Enquanto isso, quatro ações sobre o tema aguardam julgamento no STF, todas relatadas pelo ministro Gilmar Mendes. Nesta quarta (10), a Corte começará a ouvir as manifestações das partes.

Paralelamente, o plenário do STF ainda decidirá se referenda uma proposta alternativa, construída com participação tanto de indígenas quanto do agronegócio. Mas a votação da PEC no Senado claramente busca antecipar-se e pressionar a decisão dos ministros.

O projeto de poder por trás do marco temporal

A PEC do marco temporal não é apenas uma questão fundiária. É parte de um projeto político maior que:

· Fragiliza o STF e sua função de guardião da Constituição

· Desafia o governo Lula em sua promessa de demarcar terras indígenas

· Beneficia setores do agronegócio interessados em expandir fronteiras agrícolas sobre territórios tradicionais

· Consolida alianças entre parlamentares e interesses econômicos historicamente conflitantes com direitos indígenas

A resistência que persiste há 524 anos

Os povos originários sobreviveram ao genocídio colonial, às doenças trazidas pelos invasores, às missões catequéticas, aos ciclos econômicos de exploração. Agora enfrentam uma nova ameaça: a tentativa de apagar seu direito à terra por meio de uma data arbitrária em um documento que chegou a estas terras cinco séculos depois deles.

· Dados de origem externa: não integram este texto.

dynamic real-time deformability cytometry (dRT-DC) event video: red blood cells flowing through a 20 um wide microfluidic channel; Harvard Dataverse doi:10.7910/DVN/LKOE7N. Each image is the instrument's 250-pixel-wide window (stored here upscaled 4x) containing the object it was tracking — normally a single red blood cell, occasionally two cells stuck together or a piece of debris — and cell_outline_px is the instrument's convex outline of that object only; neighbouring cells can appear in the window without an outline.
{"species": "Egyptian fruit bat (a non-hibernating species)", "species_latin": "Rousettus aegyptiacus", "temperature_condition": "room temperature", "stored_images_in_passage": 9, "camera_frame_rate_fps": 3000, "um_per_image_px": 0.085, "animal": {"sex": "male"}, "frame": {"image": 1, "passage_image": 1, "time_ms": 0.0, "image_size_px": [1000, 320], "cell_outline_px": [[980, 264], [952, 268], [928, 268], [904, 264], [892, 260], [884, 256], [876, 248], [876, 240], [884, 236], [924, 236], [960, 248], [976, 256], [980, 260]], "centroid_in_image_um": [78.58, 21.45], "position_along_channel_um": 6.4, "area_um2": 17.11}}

Como disse o cacique Raoni Metuktire em recente manifestação: "Nós estávamos aqui muito antes de 1988. Nossas pegadas estão nessas terras desde que o mundo é mundo".

O Senado pode aprovar PECs, o STF pode julgar ações, mas uma verdade permanece: nenhuma data pode apagar milênios de presença. Nenhum voto parlamentar pode revogar o direito ancestral.

A batalha agora segue no STF e, se necessário, nas ruas, nas florestas e na consciência de todos que sabem que o Brasil só será verdadeiramente democrático quando respeitar seus primeiros habitantes.